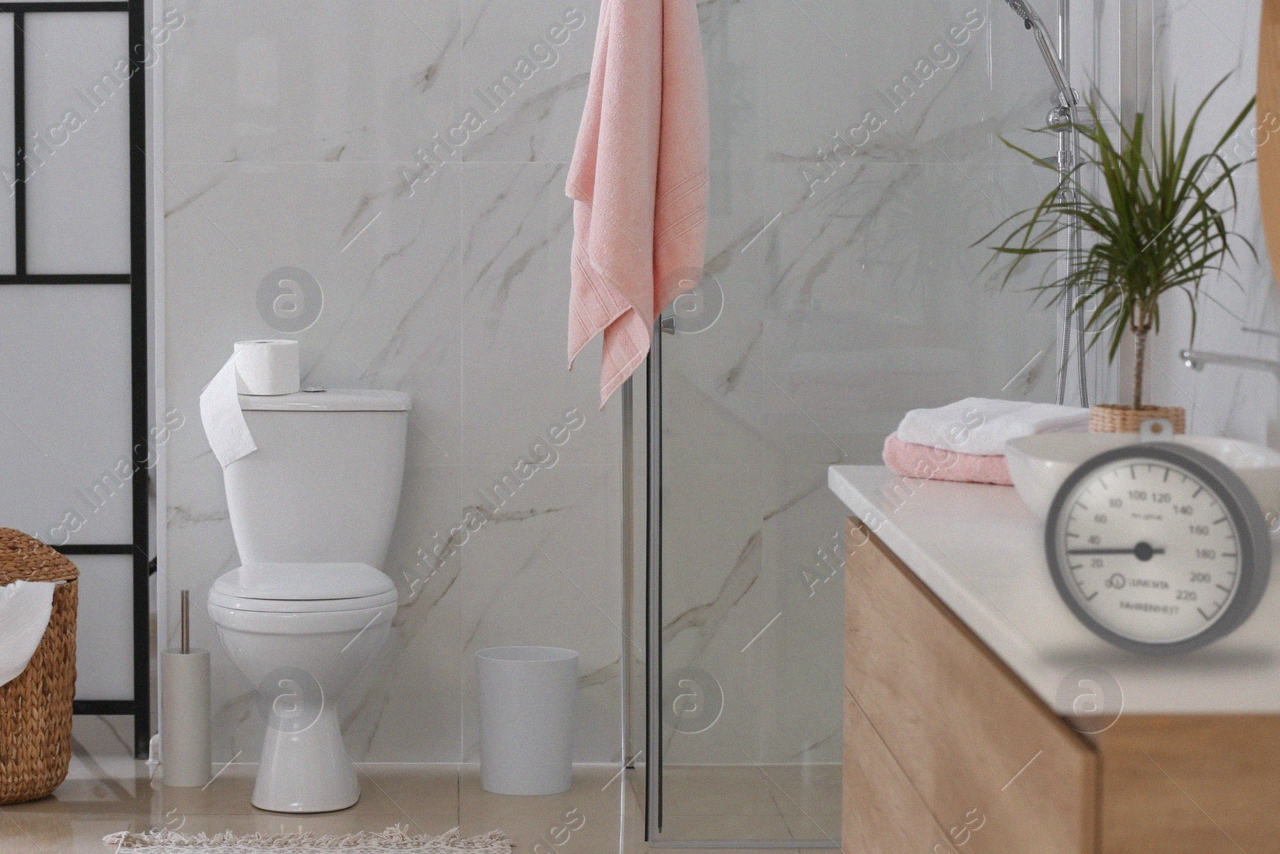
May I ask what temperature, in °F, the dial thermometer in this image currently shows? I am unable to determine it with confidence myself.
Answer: 30 °F
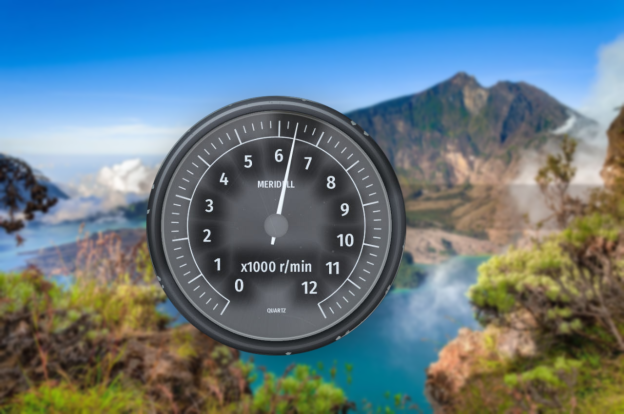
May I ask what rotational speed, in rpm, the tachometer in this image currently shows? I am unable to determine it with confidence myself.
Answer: 6400 rpm
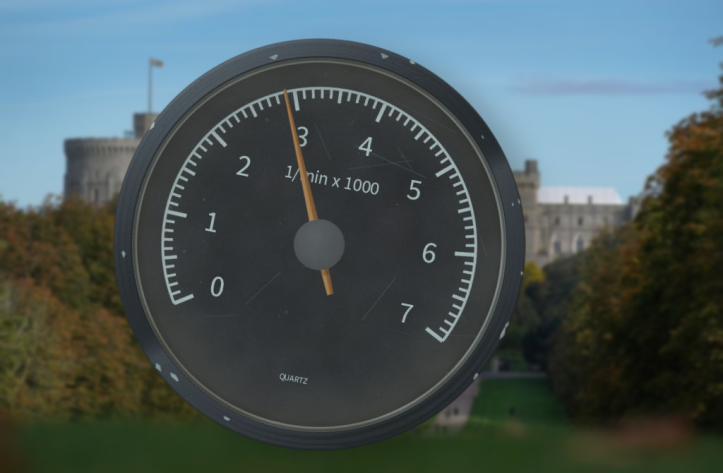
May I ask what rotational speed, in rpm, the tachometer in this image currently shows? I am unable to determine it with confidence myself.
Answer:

Task: Give the lines of the entries above as a JSON list of strings, one string per line, with blank lines left out. Leave the pictures out.

Output of the exercise:
[
  "May I ask what temperature, in °F, the dial thermometer in this image currently shows? I am unable to determine it with confidence myself.",
  "Answer: 30 °F",
  "May I ask what rotational speed, in rpm, the tachometer in this image currently shows? I am unable to determine it with confidence myself.",
  "Answer: 6400 rpm",
  "May I ask what rotational speed, in rpm, the tachometer in this image currently shows? I am unable to determine it with confidence myself.",
  "Answer:"
]